[Given text]
JUSTICE HARRY BLACKMUN:

This Texas federal appeal and its Georgia companion, Doe v. Bolton, post, p. 179, present constitutional challenges to state criminal abortion legislation. The Texas statutes under attack here are typical of those that have been in effect in many States for approximately a century. The Georgia statutes, in contrast, have a modern cast and are a legislative product that, to an extent at least, obviously reflects the influences of recent attitudinal change, of advancing medical knowledge and techniques, and of new thinking about an old issue.

We forthwith acknowledge our awareness of the sensitive and emotional nature of the abortion controversy, of the vigorous opposing views, even among physicians, and of the deep and seemingly absolute convictions that the subject inspires. One's philosophy, one's experiences, one's exposure to the raw edges of human existence, one's religious training, one's attitudes toward life and family and their values, and the moral standards one establishes and seeks to observe, are all likely to influence and to color one's thinking and conclusions about abortion.

Our task, of course, is to resolve the issue by constitutional measurement, free of emotion and of predilection. We seek earnestly to do this, and, because we do, we have inquired into, and in this opinion place some emphasis upon, medical and medical-legal history and what that history reveals about man's attitudes toward the abortion procedure over the centuries. We bear in mind, too, Mr. Justice Holmes' admonition in his now-vindicated dissent in Lochner v. New York, 198 U. S. 45, 76 (1905):

    '[The Constitution] is made for people of fundamentally differing views, and the accident of our finding certain opinions natural and familiar or novel and even shocking ought not to conclude our judgment upon the question whether statutes embodying them conflict with the Constitution of the United States.'

The Texas statutes that concern us here are Arts. 1191-1194 and 1196 of the State's Penal Code. These make it a crime to "procure an abortion," as therein defined, or to attempt one, except with respect to "an abortion procured or attempted by medical advice for the purpose of saving the life of the mother." Similar statutes are in existence in a majority of the States.

Texas first enacted a criminal abortion statute in 1854. . . . This was soon modified into language that has remained substantially unchanged to the present time.

[Assignment 1]
Rewrite the paragraph of the abortion opinion that begins "The Texas statutes that concern us here" as a short list, keeping its main facts.
[Assignment 2]
According to the abortion opinion, in what year did Texas first enact a criminal abortion statute?
[Assignment 3]
Continue the abortion opinion from its last sentence.

Stored items:
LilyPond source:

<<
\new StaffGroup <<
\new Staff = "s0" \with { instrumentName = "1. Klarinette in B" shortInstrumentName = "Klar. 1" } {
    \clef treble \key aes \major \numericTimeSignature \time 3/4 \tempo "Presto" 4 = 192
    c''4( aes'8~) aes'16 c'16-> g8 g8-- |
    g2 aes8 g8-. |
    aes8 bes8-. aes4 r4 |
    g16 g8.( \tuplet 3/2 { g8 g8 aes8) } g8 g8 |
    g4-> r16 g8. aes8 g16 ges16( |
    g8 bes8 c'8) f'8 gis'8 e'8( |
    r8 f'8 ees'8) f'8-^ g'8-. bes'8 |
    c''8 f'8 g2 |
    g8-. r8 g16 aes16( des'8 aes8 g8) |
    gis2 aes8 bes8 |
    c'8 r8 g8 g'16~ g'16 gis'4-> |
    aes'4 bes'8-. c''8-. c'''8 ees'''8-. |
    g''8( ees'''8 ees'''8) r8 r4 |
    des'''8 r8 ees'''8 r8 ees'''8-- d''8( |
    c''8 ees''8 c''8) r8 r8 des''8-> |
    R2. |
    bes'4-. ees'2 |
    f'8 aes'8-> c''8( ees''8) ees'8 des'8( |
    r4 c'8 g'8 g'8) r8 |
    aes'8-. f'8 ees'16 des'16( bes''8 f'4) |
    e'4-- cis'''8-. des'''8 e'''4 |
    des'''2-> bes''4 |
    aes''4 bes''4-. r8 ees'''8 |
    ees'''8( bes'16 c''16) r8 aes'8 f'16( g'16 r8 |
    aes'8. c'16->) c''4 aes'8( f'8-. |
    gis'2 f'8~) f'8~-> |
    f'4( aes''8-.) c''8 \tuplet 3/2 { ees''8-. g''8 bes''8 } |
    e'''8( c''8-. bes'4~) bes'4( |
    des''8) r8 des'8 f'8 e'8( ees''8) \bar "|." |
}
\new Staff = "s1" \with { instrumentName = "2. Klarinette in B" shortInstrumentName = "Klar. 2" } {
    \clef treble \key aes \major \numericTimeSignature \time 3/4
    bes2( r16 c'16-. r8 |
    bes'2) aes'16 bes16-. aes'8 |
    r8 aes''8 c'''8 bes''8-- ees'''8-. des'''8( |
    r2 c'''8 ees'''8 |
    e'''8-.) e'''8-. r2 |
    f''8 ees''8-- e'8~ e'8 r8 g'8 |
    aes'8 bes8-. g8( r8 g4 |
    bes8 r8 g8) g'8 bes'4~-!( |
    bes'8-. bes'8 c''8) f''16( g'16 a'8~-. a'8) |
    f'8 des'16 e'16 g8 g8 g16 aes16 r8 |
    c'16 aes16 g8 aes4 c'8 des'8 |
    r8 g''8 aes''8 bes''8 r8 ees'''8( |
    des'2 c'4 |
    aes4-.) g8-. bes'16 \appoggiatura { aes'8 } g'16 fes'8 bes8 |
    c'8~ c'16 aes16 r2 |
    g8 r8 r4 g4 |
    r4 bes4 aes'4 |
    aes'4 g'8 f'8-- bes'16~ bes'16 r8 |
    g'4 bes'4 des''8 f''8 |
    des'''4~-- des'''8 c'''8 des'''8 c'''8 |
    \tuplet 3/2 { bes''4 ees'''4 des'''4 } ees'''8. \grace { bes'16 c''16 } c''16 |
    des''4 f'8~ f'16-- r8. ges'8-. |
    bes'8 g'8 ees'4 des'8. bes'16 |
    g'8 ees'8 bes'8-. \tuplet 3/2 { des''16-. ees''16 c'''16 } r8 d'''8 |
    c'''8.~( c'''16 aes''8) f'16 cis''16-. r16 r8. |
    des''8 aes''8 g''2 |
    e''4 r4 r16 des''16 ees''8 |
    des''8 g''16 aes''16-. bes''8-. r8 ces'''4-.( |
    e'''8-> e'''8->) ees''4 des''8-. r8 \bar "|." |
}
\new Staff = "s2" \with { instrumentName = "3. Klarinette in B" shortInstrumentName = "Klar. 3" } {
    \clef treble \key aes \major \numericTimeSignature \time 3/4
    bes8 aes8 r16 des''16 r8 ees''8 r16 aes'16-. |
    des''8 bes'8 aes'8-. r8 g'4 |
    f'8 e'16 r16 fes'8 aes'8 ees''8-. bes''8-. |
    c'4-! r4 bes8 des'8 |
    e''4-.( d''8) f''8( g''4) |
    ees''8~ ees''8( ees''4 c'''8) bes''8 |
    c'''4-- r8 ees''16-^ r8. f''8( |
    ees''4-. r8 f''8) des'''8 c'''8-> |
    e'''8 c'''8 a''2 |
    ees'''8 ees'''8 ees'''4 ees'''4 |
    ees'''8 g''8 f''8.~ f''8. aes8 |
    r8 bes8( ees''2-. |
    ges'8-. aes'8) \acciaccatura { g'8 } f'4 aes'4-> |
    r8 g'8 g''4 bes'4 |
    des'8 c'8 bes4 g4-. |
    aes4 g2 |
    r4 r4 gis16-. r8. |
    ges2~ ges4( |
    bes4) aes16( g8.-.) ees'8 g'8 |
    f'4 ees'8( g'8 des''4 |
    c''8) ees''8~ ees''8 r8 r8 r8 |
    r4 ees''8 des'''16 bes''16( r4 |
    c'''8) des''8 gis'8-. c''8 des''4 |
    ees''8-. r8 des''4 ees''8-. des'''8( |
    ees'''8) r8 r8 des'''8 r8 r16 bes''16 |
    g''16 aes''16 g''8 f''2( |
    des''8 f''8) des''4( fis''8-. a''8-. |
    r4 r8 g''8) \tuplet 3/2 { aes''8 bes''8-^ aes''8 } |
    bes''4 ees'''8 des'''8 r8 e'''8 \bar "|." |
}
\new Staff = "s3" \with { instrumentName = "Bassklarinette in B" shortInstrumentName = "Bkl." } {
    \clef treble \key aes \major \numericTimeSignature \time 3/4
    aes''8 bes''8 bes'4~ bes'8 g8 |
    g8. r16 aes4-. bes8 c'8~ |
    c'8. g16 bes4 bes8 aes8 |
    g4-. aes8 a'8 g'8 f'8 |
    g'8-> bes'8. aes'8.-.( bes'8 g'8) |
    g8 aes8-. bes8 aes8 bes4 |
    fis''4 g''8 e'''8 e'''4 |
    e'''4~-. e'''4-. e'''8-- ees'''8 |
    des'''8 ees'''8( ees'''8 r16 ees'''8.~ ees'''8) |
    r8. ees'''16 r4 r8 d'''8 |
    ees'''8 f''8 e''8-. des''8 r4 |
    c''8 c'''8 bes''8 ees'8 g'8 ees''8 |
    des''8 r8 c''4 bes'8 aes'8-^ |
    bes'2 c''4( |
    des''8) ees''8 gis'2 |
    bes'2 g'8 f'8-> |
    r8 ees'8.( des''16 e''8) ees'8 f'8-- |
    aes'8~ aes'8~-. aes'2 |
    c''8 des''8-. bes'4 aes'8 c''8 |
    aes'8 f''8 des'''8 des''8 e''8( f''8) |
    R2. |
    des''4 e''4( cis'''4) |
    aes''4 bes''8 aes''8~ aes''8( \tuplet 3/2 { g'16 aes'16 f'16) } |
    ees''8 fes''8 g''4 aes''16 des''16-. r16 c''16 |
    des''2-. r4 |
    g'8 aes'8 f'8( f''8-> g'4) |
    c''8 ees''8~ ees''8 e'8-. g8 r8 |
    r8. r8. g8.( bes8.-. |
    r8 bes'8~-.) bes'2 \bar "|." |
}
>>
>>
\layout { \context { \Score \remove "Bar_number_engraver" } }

[Output 1]
- The Texas statutes at issue are Arts. 1191-1194 and 1196 of the State's Penal Code.
- They make it a crime to procure or attempt an abortion.
- The one exception is an abortion procured or attempted by medical advice to save the mother's life.
- Similar statutes exist in most States.

[Output 2]
1854.

[Output 3]
Jane Roe, a single woman who was residing in Dallas County, Texas, instituted this federal action in March 1970 against the District Attorney of the county. She sought a declaratory judgment that the Texas criminal abortion statutes were unconstitutional on their face, and an injunction restraining the defendant from enforcing the statutes.

Roe alleged that she was unmarried and pregnant; that she wished to terminate her pregnancy by an abortion "performed by a competent, licensed physician, under safe clinical conditions"; that she was unable to get a "legal" abortion in Texas because her life did not appear to be threatened by the continuation of her pregnancy; and that she could not afford to travel to another jurisdiction in order to secure a legal abortion under safe conditions. She claimed that the Texas statutes were unconstitutionally vague and that they abridged her right of personal privacy, protected by the First, Fourth, Fifth, Ninth, and Fourteenth Amendments. By an amendment to her complaint Roe purported to sue "on behalf of herself and all other women" similarly situated.

Despite the use of the pseudonym, no suggestion is made that Roe is a fictitious person. For purposes of her case, we accept as true, and as established, her existence; her pregnant state, as of the inception of her suit in March 1970 and as late as May 21 of that year when she filed an alias affidavit with the District Court; and her inability to obtain a legal abortion in Texas.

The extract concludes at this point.